L’artiste invitera les participants à faire seul un parcours de leur choix en choisissant, si souhaité, un endroit leur rappelant leurs défunts à eux.

« Ce serait intéressant de les intégrer dans le parcours et faire en sorte ainsi que nos fantômes se rencontrent. Le deuil nous place devant la fin de notre propre existence. C’est très personnel, mais universel en même temps. La pandémie nous donne une expérience collective de la mort. C’est assez particulier. »

Mélanie Binette, photo: Patrick Ma



Performance

Après ses études à l’UQAM, Mélanie Binette a passé un an à Londres où elle a étudié le théâtre comme performance dans la foulée des écrits du théoricien New-yorkais Richard Schechner. Elle a ensuite complété une maîtrise interdisciplinaire à l’université Concordia. Entre le bac et la maîtrise, elle a cofondé Le Milieu de nulle part (MNP).

« La performance est un continuum. Je ne fais pas de différence entre l’art de la performance comme on voit dans les arts visuels et les arts vivants du côté théâtral. Ça ne donne rien de mettre des frontières qui ne représentent pas les pratiques. »

Avant Errances, il y avait eu Rassemblage (2017), une installation participative où Le Milieu de nulle part collaborait avec le groupe Constructlab de Berlin sur le site du campus MIL de l’université de Montréal.

« J’avais envie de m’inscrire dans les communautés. Je suis allée à la rencontre des gens de Parc Extension et j’ai invité des femmes immigrantes à broder sur une immense table pour se rappeler les anciennes usines de textile des environs.
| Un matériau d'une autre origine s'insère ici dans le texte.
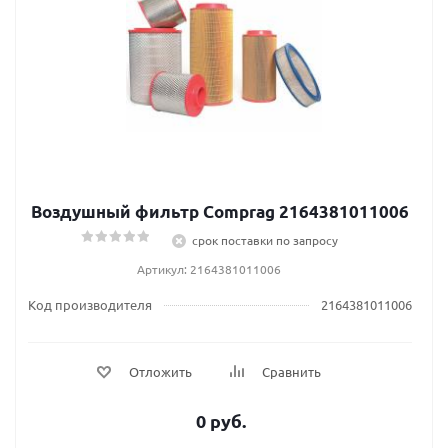
Воздушный фильтр Comprag 2164381011006
срок поставки по запросу
Артикул: 2164381011006
Код производителя
2164381011006
Отложить
Сравнить
0 руб.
La broderie est devenue un médiateur entre les gens, comme une espèce de lubrifiant social permettant les conversations malgré les différences. »
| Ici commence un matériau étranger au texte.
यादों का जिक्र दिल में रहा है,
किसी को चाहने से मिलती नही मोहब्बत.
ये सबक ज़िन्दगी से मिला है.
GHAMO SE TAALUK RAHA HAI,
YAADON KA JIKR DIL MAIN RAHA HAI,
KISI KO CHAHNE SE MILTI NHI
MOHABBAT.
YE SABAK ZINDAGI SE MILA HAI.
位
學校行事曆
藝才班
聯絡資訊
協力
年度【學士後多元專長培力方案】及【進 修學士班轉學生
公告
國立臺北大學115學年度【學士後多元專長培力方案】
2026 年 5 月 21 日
Dans Lèche-vitrine (2011), sept artistes jouaient avec les conventions du théâtre en imaginant des histoires aux passants du boulevard Saint-Laurent.
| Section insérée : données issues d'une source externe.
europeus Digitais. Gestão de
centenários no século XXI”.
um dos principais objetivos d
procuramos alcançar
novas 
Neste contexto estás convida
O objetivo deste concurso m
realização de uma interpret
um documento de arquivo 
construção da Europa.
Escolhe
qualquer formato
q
« Il n’y avait pas de personnages comme tel et ça se rapprochait de l’improvisation. On avait 40 histoires de base différentes et le public entrait dans le jeu lui-même. Le deuil, ici, c’est la trace que les gens laissent sur leur passage. »

Lèche-vitrine de Mélanie Binette

Errances

Ce qui nous ramène à Errances où, encore plus qu’avant, le public partage le rôle d’auteur avec l’artiste. Mélanie Binette aime capter l’esprit d’un lieu qu’on traverse ou qui sera transformé ou encore qui transforme les personnes qui s’y trouvent. Au milieu de nulle part, là où l’on se retrouve tôt ou tard.

« On dit beaucoup que le deuil c’est de laisser aller. Cette fois, je laisse aller l’oeuvre et le contrôle de l’oeuvre au spectateur. Dans mon cas, ce partage signifie que je vais faire place à du nouveau dans ma démarche. Je crois toujours avoir parlé du deuil sans m’en rendre compte. Errances est un maillage entre ma vie personnelle et l’histoire publique de la Place des Arts. On passe de l’un à l’autre tout le temps. On a oublié qu’il y avait dans ce quadrilatère avant un orphelinat et un syndicat du textile. »

La mémoire, les souvenirs nourrissent les deuils. En ce sens, on ne saurait parler d’absence de ce qui est disparu, mais d’une présence différente, sublimée peut-être. Errances comporte un aspect contemplatif qui permet cette réflexion.

« Dans la première version d’Errances, les gens exprimaient beaucoup de la culpabilité, plus que du remords, ce qui habitait leur deuil. Dans mon cas, j’étais en train d’écouter un spectacle d’Yvon Deschamps à la PdA pendant que mon père mourrait à l’extérieur de la salle. Ça va me hanter toute ma vie. C’est irrationnel et il faut apprendre à vivre avec ça. »

Les participant.e.s doivent faire un parcours dans leur quartier en écoutant les instructions et la trame musicale proposée par Mélanie Binette.

« C’est un peu comme un podcast. Tout est accessible et simple à comprendre et se trouve sur le site web: milieudenullepart.ca. »

Les participant.e.s qui le souhaitent pourront ensuite parler à l’artiste afin de relater leur expérience. Les informations d’accès et de participation seront transmises aux détenteur.trice.s de passes du OFFTA dans une infolettre le matin de la performance.

Errances est présentée jusqu’au 1er juin.